## Selected extract

Perdido 03

Perdido 03

Sunday, January 1, 2012

Remember - Bloomberg Said He Wants To Fire Half Of All New York City School Teachers

The various newspapers in the city are covering the DOE/UFT impasse over a new test score-based teacher evaluation system as if an intransigent union is protecting "bad" teachers from being held accountable by a fair, objective process.

As I posted yesterday, this new test score-based evaluation process is anything but fair or objective.

It is riddled with error, arcane and complex beyond belief, and has already been shown to tar excellent, highly effective teachers as "ineffective."

Of particular concern is the test score-based value-added system the city uses to see which teachers have "added value" to their students that has "wide margins of error and gives judgments that fluctuate — sometimes wildly — from one year to the next."

In one state that has already put this kind of "accountability" into place - Tennessee - both the intended and unintended consequences of this test score-based evaluation system show just what havoc it will wreak in New York State public schools if it comes to fruition here.

Tammy H. Lovell, a third grade teacher in Franklin, Tennessee, explained some of the problems in The Tennessean:

I have no problem with a plan that requires all teachers to be evaluated annually. However, the state’s current plan has too many flaws; in their haste the state’s legislators implemented it before it was properly thought through, causing teachers, administrators and even students undue amounts of stress and anxiety.

Let me give two examples of what I mean. First, the plan greatly increases the time required to create and plan out a lesson without adding value to the children’s educational experience.

I recently completed my announced instructional observation. I chose a lesson that I would normally do, using materials that I already have and regularly use. Even under those circumstances, I spent at least 20 additional hours writing up the lesson, making sure that I covered all the indicators in the rubric. I know other teachers who spent more than 30 hours.

The lesson was no better for my students than what I would have done otherwise. In fact, it was probably worse. Remember, I teach 8- and 9-year-old children. Because I had to include all the elements on the checklist — rather than choosing the ones appropriate to that particular lesson — I’m afraid they might have been overwhelmed. Choosing two or three things, and doing them well, would have been better.

Second, the plan evaluates many teachers based on the performance of students other than their own.

For example, in third grade the students take TCAP, a standardized test. For the test to effectively measure a child’s learning, you have to compare it to that child’s performance on a similar test from the previous year. But third grade is a “baseline” year; there are no tests for kindergarten through second grade. So K-3 teachers and a whole lot of others (high school teachers, those who teach related arts like music, band, art, physical education and the like) have to be evaluated based on test scores for kids and often subjects we don’t teach.

I chose the fourth-grade social studies scores, even though I don’t teach it. Oh, and the fourth-grade teachers are using eighth-grade test scores. Makes sense, right? Seems that things like this should have been a little better considered before the plan was required for everyone.

The new evaluation system in Tennessee is so badly designed that politicians in both parties are calling for it to be reviewed and changed.

## Records provided
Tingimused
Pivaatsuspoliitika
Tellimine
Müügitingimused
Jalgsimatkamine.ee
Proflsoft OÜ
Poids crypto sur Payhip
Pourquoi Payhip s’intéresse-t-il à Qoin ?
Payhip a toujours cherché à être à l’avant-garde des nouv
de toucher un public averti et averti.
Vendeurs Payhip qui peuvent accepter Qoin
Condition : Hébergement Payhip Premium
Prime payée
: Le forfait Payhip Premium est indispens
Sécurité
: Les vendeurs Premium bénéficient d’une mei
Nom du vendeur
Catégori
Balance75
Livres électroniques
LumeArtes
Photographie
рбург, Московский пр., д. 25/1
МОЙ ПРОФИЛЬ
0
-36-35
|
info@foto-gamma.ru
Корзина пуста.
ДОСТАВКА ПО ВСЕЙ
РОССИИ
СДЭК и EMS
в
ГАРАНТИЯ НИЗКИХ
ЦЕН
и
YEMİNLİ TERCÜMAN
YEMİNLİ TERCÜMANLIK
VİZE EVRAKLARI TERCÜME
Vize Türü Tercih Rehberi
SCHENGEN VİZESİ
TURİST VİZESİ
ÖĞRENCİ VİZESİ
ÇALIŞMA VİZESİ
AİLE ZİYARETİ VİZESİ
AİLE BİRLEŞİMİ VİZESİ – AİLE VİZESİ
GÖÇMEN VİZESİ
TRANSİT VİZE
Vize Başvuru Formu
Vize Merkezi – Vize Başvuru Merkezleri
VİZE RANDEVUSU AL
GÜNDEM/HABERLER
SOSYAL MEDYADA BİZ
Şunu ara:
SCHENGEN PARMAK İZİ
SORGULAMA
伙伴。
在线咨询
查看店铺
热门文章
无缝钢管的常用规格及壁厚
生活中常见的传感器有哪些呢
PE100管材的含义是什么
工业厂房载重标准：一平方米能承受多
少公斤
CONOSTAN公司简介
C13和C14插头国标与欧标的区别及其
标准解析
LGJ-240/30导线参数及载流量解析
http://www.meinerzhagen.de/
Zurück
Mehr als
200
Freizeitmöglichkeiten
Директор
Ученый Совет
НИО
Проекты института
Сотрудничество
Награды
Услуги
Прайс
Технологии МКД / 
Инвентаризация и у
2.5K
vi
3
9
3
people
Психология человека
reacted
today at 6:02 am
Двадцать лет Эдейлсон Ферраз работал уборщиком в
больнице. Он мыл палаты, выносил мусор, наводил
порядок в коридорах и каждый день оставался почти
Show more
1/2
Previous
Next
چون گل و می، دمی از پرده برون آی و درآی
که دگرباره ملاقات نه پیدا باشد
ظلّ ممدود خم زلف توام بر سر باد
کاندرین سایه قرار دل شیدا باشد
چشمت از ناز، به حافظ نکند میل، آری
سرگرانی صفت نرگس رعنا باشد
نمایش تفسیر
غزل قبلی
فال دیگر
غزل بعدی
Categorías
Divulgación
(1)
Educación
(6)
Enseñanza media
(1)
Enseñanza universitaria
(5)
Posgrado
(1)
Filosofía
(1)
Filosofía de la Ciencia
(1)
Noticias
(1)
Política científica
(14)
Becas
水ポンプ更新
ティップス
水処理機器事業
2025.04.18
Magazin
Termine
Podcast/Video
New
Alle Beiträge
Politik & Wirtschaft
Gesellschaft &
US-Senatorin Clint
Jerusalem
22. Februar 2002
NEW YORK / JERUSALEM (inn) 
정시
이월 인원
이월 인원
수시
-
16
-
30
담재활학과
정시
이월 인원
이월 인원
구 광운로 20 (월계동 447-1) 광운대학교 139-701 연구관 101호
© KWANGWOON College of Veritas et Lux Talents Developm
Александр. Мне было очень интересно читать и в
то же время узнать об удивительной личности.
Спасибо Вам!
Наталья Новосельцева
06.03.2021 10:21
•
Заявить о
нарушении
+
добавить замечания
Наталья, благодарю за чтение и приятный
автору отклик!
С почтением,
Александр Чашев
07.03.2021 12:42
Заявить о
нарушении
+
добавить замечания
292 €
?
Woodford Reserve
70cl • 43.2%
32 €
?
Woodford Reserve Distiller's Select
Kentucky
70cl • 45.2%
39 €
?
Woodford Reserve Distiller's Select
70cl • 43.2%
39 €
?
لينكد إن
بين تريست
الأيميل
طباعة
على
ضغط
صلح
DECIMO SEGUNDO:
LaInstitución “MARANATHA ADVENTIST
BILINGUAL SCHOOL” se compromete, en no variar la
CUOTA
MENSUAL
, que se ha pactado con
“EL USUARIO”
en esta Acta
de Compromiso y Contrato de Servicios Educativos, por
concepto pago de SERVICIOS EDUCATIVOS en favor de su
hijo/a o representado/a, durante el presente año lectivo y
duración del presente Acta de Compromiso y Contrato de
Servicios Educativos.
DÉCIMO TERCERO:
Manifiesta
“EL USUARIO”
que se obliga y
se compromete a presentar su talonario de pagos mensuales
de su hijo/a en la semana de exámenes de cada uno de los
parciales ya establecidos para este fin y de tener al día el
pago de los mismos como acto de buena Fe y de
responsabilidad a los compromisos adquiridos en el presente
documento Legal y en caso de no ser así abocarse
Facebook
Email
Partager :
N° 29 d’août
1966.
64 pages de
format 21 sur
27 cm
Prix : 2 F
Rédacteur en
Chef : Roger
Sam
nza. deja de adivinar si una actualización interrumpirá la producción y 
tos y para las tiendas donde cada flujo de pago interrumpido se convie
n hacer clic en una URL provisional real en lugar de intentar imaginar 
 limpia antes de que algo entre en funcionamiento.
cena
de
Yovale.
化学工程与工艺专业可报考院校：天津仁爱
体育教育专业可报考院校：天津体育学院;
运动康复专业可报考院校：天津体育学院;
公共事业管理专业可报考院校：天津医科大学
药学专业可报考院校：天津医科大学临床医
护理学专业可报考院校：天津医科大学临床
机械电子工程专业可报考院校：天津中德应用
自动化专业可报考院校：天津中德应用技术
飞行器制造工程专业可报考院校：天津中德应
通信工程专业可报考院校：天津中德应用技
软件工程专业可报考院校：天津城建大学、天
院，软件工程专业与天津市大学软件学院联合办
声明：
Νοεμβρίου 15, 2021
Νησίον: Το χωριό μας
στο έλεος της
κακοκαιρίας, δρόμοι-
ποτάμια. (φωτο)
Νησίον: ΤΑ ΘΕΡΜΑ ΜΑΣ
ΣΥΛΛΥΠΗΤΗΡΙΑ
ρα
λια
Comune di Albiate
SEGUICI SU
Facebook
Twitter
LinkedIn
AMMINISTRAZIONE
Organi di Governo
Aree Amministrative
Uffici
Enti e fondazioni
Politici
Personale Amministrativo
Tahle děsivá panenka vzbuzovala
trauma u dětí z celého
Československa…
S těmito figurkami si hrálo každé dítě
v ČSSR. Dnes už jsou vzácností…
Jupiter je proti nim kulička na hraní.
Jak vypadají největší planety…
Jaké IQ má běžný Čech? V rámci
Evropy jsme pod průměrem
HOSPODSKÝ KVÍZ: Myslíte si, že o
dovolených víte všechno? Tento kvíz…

## Required tasks
**A)** In the post on test score-based teacher evaluation, which related arts does the teacher list as examples?
**B)** Carry on the post on test score-based teacher evaluation, starting after its last sentence.

## Answers to the tasks
**A)** Music, band, art, physical education

**B)**
So far, the governor has refused calls to do this, though he has appointed an education reform group led by former Tennessee senator Bill Frist to review the system and see if changes need to be made.

The ostensible reason for all these new evaluation systems is that there are hundreds of thousands of "bad teachers" out there in the country who need to be fired so that every child can get an excellent education.

Mayor Bloomberg said just that last November:


“Education is very much, I’ve always thought, just like the real estate business. Real estate business, there are three things that matter: location, location, location is the old joke,” Bloomberg said. “Well in education, it is: quality of teacher, quality of teacher, quality of teacher. And I would, if I had the ability – which nobody does really – to just design a system and say, ‘ex cathedra, this is what we’re going to do,’ you would cut the number of teachers in half, but you would double the compensation of them and you would weed out all the bad ones and just have good teachers. And double the class size with a better teacher is a good deal for the students.”


As the mayor acknowledges, he currently does not have the ability to fire as many teachers as he wants.

But as these new evaluation systems that are rigged against teachers go into place all across the country, more and more districts are going to have that option.

Indeed, that is what this fight is all about.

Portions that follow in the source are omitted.